TASK OBJECTIVE
Nothing but the lines from the first line of the records below to the line holding "left shoulder: (688, 370)" belongs in the answer, copied exactly and without pictures.

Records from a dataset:

+ + + + + + +

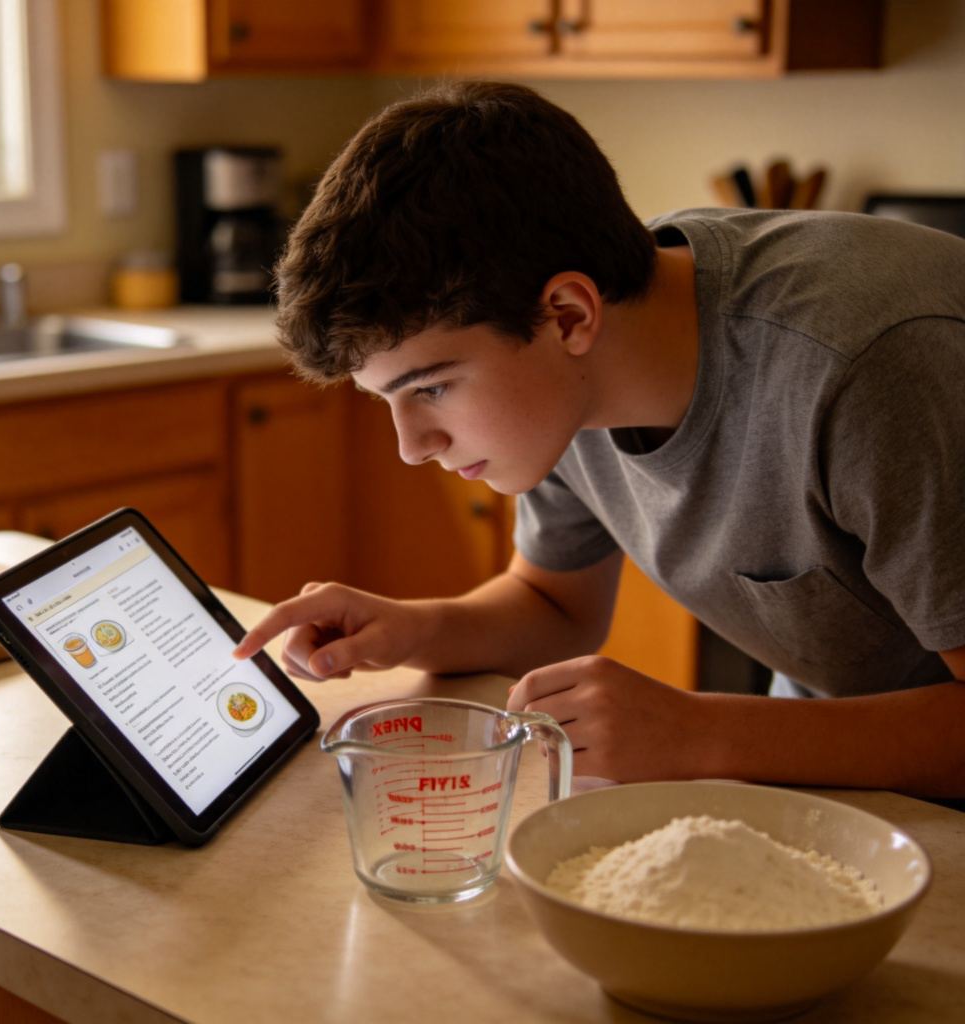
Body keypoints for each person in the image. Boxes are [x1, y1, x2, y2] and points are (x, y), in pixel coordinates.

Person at [234, 80, 965, 800]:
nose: (412, 446)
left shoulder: (870, 371)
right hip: (844, 759)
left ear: (568, 316)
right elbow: (555, 605)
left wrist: (698, 733)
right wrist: (413, 631)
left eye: (430, 388)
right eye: (387, 399)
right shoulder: (566, 381)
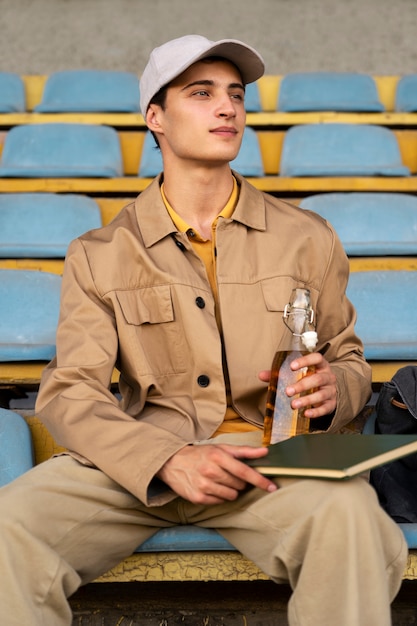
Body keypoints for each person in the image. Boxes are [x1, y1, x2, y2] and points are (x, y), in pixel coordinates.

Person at [0, 35, 407, 625]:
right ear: (155, 118)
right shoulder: (99, 253)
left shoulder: (309, 236)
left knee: (351, 521)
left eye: (236, 95)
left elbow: (347, 358)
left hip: (269, 463)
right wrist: (166, 459)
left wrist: (333, 390)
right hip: (135, 464)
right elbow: (71, 392)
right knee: (8, 529)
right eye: (202, 93)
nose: (228, 108)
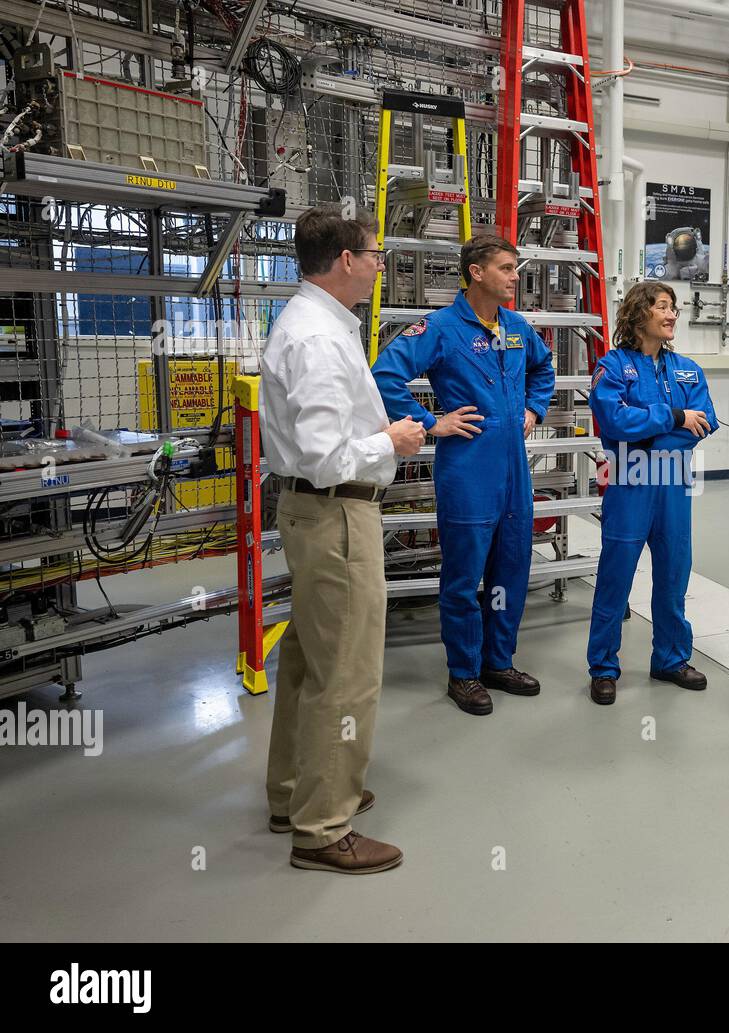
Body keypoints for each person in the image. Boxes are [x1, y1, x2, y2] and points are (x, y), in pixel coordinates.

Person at [260, 203, 426, 874]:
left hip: (313, 513)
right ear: (346, 261)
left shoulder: (318, 323)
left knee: (308, 660)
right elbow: (328, 455)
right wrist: (394, 438)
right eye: (375, 253)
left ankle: (294, 792)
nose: (380, 262)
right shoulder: (320, 339)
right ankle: (324, 827)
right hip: (336, 515)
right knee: (347, 674)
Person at [371, 235, 555, 716]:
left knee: (512, 567)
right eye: (507, 268)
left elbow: (544, 369)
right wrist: (433, 423)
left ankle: (499, 661)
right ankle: (464, 673)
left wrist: (535, 408)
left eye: (516, 268)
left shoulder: (516, 327)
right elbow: (385, 376)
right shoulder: (441, 327)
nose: (516, 276)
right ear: (476, 272)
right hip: (469, 467)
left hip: (514, 467)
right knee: (463, 576)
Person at [586, 281, 718, 705]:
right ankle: (604, 667)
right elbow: (614, 423)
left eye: (674, 308)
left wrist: (651, 434)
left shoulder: (688, 370)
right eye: (663, 306)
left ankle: (671, 658)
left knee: (674, 576)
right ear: (639, 314)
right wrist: (675, 417)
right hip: (629, 486)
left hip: (674, 487)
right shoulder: (612, 367)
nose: (672, 314)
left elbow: (706, 422)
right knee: (615, 579)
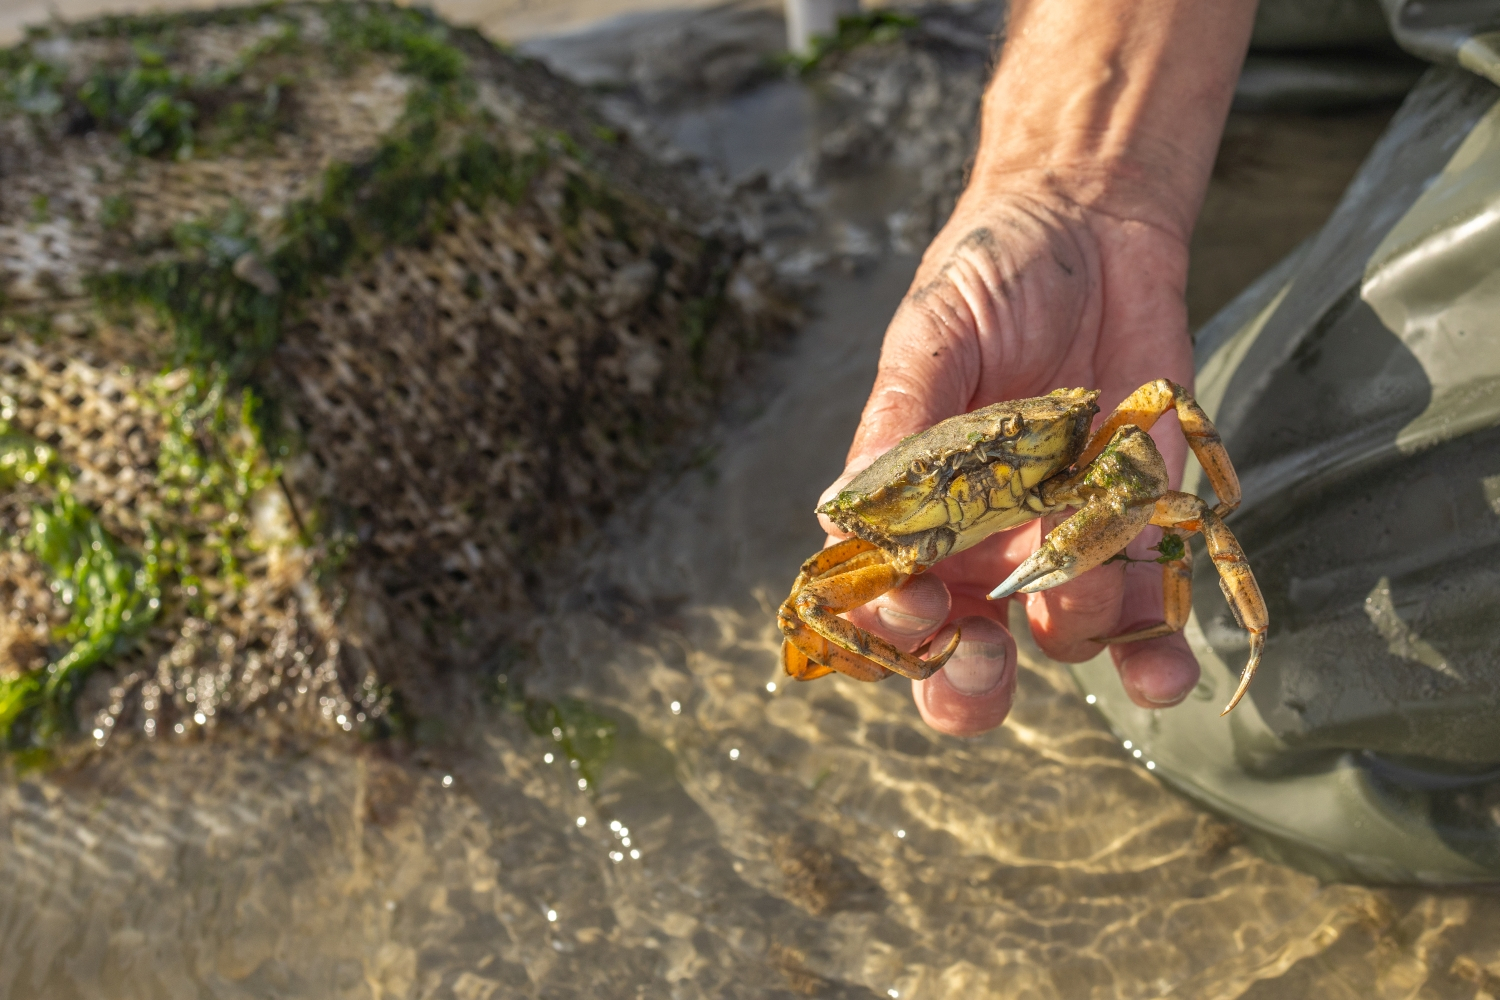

+ + + + + + +

TASK RESPONSE
Body keypoints for each person in the image. Boxes are [x1, y1, x2, y2] and points are (x, y), in pixel coordinates.

Person at [234, 80, 965, 800]:
nose: (412, 446)
left shoulder: (870, 371)
right hip: (844, 759)
left ear: (568, 316)
right elbow: (555, 605)
left wrist: (698, 733)
right wrist: (413, 631)
left eye: (430, 388)
right eye: (387, 399)
right shoulder: (566, 381)
Body keypoints for each person in the image. Boxes are [x1, y1, x2, y2] and points are (x, y), in pixel coordinates.

Person at [0, 35, 407, 625]:
right ear: (155, 118)
right shoulder: (99, 253)
left shoulder: (309, 236)
left knee: (351, 521)
left eye: (236, 95)
left elbow: (347, 358)
left hip: (269, 463)
right wrist: (166, 459)
left wrist: (333, 390)
right hip: (135, 464)
right elbow: (71, 392)
right knee: (8, 529)
right eye: (202, 93)
nose: (228, 108)
Body keypoints for each person in the image. Boxes are [x1, y1, x2, y2] and points are (x, y), in pixel coordinates.

Person at [260, 203, 426, 874]:
left hip: (313, 513)
right ear: (346, 261)
left shoulder: (318, 323)
left knee: (308, 660)
right elbow: (328, 455)
right wrist: (394, 438)
right eye: (375, 253)
left ankle: (294, 792)
nose: (380, 262)
right shoulder: (320, 339)
right ankle: (324, 827)
right hip: (336, 515)
right knee: (347, 674)
Person at [371, 235, 555, 716]:
left knee: (512, 567)
right eye: (507, 268)
left elbow: (544, 369)
right wrist: (433, 423)
left ankle: (499, 661)
right ankle: (464, 673)
left wrist: (535, 408)
left eye: (516, 268)
left shoulder: (516, 327)
right elbow: (385, 376)
right shoulder: (441, 327)
nose: (516, 276)
right ear: (476, 272)
right hip: (469, 467)
left hip: (514, 467)
right knee: (463, 576)
Person at [586, 281, 718, 705]:
right ankle: (604, 667)
right elbow: (614, 423)
left eye: (674, 308)
left wrist: (651, 434)
left shoulder: (688, 370)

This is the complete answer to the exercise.